» **Aim of the exercise**
Lines from the one containing "adenoma was stained" through the last one in the data below: write them out word for word, and only them.

BEGIN Extracted entries

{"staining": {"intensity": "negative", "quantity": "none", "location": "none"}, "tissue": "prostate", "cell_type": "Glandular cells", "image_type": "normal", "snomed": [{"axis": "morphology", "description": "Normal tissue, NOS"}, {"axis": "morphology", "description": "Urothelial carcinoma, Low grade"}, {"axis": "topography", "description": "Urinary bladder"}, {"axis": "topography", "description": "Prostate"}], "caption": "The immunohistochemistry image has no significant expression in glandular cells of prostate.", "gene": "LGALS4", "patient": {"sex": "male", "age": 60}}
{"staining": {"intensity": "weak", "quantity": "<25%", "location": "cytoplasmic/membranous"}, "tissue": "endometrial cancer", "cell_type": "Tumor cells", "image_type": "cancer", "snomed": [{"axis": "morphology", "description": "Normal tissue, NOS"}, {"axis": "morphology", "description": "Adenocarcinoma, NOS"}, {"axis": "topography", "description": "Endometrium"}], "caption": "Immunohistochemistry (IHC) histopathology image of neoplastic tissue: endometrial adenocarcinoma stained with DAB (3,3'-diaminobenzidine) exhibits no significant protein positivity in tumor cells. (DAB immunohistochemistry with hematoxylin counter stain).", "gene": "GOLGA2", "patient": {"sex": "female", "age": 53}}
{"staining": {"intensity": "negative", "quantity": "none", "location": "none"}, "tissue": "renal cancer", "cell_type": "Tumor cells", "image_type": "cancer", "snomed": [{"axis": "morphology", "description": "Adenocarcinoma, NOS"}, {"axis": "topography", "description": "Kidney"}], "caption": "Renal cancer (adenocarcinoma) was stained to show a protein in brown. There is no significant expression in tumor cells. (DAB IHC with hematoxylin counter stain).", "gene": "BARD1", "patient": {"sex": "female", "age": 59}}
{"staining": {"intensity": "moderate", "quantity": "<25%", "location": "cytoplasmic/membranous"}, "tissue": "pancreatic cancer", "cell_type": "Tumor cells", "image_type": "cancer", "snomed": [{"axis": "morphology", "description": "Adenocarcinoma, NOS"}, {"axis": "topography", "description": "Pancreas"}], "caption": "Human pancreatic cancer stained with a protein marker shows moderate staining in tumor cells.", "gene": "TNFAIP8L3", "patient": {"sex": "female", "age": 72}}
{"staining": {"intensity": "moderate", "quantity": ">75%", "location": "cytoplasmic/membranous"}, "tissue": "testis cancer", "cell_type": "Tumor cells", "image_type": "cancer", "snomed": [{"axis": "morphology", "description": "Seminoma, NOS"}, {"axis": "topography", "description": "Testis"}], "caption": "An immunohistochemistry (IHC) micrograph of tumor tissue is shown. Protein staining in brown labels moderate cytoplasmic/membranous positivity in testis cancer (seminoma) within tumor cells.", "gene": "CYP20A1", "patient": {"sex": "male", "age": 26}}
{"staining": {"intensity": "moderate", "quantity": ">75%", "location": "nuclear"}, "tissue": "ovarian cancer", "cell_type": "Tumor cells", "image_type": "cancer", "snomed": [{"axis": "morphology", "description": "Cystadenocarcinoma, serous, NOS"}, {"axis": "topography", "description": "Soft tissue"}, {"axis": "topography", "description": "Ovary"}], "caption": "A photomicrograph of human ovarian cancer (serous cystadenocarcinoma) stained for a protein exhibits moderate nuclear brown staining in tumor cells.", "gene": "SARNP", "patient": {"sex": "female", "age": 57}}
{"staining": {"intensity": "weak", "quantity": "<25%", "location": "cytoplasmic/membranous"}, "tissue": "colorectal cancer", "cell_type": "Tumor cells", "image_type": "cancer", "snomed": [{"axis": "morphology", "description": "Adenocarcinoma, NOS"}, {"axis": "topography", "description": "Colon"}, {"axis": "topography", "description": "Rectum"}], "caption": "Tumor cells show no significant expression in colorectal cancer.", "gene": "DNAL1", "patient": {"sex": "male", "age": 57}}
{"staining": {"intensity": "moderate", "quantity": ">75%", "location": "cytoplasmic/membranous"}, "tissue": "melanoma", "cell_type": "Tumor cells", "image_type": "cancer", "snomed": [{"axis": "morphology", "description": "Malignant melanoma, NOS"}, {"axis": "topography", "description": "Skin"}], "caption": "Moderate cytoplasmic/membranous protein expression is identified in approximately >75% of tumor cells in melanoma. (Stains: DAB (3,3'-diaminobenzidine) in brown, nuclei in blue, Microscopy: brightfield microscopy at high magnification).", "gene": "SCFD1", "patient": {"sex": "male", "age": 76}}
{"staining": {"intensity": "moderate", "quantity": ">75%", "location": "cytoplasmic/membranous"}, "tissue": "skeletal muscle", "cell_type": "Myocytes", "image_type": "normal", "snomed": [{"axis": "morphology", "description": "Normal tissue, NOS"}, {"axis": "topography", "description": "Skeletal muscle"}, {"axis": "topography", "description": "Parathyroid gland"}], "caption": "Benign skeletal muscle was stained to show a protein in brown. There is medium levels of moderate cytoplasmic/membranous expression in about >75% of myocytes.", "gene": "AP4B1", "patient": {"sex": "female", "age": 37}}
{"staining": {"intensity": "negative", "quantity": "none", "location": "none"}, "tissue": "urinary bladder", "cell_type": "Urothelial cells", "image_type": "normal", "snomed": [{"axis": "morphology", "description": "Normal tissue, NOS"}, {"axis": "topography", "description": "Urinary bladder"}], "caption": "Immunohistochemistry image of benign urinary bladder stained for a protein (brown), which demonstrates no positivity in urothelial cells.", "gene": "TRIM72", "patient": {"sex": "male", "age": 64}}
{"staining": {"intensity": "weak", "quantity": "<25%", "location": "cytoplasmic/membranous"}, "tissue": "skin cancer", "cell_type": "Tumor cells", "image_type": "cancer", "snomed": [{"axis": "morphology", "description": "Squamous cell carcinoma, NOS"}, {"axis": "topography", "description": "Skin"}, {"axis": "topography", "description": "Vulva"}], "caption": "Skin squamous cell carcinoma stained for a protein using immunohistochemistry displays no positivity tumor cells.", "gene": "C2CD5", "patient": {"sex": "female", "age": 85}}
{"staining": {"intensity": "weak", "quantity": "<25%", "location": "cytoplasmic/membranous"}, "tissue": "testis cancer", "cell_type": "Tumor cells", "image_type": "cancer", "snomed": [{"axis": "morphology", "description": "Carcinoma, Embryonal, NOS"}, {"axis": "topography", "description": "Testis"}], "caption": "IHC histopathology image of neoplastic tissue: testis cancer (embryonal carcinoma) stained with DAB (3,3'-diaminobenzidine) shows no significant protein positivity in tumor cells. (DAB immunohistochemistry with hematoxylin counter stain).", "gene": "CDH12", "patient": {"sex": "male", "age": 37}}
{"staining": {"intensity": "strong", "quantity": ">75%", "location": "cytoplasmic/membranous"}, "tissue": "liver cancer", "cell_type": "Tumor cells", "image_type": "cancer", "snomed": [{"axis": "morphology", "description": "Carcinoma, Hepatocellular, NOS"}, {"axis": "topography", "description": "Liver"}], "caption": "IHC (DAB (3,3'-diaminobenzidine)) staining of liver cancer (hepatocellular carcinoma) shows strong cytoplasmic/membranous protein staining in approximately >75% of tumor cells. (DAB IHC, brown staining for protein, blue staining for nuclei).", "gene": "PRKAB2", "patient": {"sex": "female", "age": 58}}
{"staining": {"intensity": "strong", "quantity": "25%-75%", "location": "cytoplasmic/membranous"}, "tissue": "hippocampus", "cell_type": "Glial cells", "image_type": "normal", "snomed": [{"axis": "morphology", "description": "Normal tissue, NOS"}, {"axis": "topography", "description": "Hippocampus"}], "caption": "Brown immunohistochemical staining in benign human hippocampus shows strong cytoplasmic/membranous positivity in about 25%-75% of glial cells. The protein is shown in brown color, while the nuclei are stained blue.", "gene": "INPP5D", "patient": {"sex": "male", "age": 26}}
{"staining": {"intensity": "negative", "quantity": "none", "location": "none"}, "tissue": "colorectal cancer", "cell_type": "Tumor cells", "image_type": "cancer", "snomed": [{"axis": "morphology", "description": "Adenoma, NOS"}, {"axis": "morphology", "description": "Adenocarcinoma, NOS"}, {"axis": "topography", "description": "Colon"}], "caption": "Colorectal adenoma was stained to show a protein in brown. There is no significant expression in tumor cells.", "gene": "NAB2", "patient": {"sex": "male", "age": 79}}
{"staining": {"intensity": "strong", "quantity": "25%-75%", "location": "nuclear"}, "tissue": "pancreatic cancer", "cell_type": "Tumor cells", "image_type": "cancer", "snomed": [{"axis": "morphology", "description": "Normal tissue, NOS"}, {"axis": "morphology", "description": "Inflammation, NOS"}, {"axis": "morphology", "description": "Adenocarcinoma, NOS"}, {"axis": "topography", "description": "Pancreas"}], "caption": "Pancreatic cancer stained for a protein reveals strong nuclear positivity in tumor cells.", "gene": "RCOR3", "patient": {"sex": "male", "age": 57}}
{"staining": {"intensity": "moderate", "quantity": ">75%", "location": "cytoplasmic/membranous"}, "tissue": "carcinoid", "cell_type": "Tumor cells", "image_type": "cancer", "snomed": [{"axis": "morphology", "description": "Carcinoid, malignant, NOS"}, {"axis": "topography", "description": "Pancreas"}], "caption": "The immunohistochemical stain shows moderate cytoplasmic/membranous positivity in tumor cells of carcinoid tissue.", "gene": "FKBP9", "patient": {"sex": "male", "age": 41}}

END Extracted entries

» **Answer for this exercise**
{"staining": {"intensity": "negative", "quantity": "none", "location": "none"}, "tissue": "colorectal cancer", "cell_type": "Tumor cells", "image_type": "cancer", "snomed": [{"axis": "morphology", "description": "Adenoma, NOS"}, {"axis": "morphology", "description": "Adenocarcinoma, NOS"}, {"axis": "topography", "description": "Colon"}], "caption": "Colorectal adenoma was stained to show a protein in brown. There is no significant expression in tumor cells.", "gene": "NAB2", "patient": {"sex": "male", "age": 79}}
{"staining": {"intensity": "strong", "quantity": "25%-75%", "location": "nuclear"}, "tissue": "pancreatic cancer", "cell_type": "Tumor cells", "image_type": "cancer", "snomed": [{"axis": "morphology", "description": "Normal tissue, NOS"}, {"axis": "morphology", "description": "Inflammation, NOS"}, {"axis": "morphology", "description": "Adenocarcinoma, NOS"}, {"axis": "topography", "description": "Pancreas"}], "caption": "Pancreatic cancer stained for a protein reveals strong nuclear positivity in tumor cells.", "gene": "RCOR3", "patient": {"sex": "male", "age": 57}}
{"staining": {"intensity": "moderate", "quantity": ">75%", "location": "cytoplasmic/membranous"}, "tissue": "carcinoid", "cell_type": "Tumor cells", "image_type": "cancer", "snomed": [{"axis": "morphology", "description": "Carcinoid, malignant, NOS"}, {"axis": "topography", "description": "Pancreas"}], "caption": "The immunohistochemical stain shows moderate cytoplasmic/membranous positivity in tumor cells of carcinoid tissue.", "gene": "FKBP9", "patient": {"sex": "male", "age": 41}}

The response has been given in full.